• Requirement: Reproduce the lines with "vernacular name" substituted for every occurrence of "common name", changing nothing else.

• Record list:
========================
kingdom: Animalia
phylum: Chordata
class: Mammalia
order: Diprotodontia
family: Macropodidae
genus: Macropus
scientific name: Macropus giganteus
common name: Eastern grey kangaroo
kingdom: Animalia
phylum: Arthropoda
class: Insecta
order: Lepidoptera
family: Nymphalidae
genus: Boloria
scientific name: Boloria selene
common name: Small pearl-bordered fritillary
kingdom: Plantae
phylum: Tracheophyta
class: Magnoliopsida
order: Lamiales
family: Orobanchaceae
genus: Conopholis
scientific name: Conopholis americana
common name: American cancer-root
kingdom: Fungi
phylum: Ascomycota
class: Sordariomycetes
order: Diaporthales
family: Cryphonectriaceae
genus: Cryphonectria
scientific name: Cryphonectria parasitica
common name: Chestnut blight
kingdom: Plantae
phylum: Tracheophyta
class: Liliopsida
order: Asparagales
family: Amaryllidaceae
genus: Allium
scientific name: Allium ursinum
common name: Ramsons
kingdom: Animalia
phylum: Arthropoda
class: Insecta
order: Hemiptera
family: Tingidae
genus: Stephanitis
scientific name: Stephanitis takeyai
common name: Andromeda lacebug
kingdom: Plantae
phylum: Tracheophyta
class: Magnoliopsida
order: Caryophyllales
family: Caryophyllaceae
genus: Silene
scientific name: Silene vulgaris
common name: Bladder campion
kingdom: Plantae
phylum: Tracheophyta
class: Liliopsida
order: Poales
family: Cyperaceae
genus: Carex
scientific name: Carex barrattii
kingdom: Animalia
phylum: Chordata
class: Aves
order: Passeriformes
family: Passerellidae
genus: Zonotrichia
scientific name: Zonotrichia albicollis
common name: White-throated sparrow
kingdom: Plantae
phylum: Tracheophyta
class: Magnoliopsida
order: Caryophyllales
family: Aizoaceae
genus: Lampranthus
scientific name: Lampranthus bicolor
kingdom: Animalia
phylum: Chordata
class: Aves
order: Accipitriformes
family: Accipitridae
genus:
========================
• Answer below:
kingdom: Animalia
phylum: Chordata
class: Mammalia
order: Diprotodontia
family: Macropodidae
genus: Macropus
scientific name: Macropus giganteus
vernacular name: Eastern grey kangaroo
kingdom: Animalia
phylum: Arthropoda
class: Insecta
order: Lepidoptera
family: Nymphalidae
genus: Boloria
scientific name: Boloria selene
vernacular name: Small pearl-bordered fritillary
kingdom: Plantae
phylum: Tracheophyta
class: Magnoliopsida
order: Lamiales
family: Orobanchaceae
genus: Conopholis
scientific name: Conopholis americana
vernacular name: American cancer-root
kingdom: Fungi
phylum: Ascomycota
class: Sordariomycetes
order: Diaporthales
family: Cryphonectriaceae
genus: Cryphonectria
scientific name: Cryphonectria parasitica
vernacular name: Chestnut blight
kingdom: Plantae
phylum: Tracheophyta
class: Liliopsida
order: Asparagales
family: Amaryllidaceae
genus: Allium
scientific name: Allium ursinum
vernacular name: Ramsons
kingdom: Animalia
phylum: Arthropoda
class: Insecta
order: Hemiptera
family: Tingidae
genus: Stephanitis
scientific name: Stephanitis takeyai
vernacular name: Andromeda lacebug
kingdom: Plantae
phylum: Tracheophyta
class: Magnoliopsida
order: Caryophyllales
family: Caryophyllaceae
genus: Silene
scientific name: Silene vulgaris
vernacular name: Bladder campion
kingdom: Plantae
phylum: Tracheophyta
class: Liliopsida
order: Poales
family: Cyperaceae
genus: Carex
scientific name: Carex barrattii
kingdom: Animalia
phylum: Chordata
class: Aves
order: Passeriformes
family: Passerellidae
genus: Zonotrichia
scientific name: Zonotrichia albicollis
vernacular name: White-throated sparrow
kingdom: Plantae
phylum: Tracheophyta
class: Magnoliopsida
order: Caryophyllales
family: Aizoaceae
genus: Lampranthus
scientific name: Lampranthus bicolor
kingdom: Animalia
phylum: Chordata
class: Aves
order: Accipitriformes
family: Accipitridae
genus:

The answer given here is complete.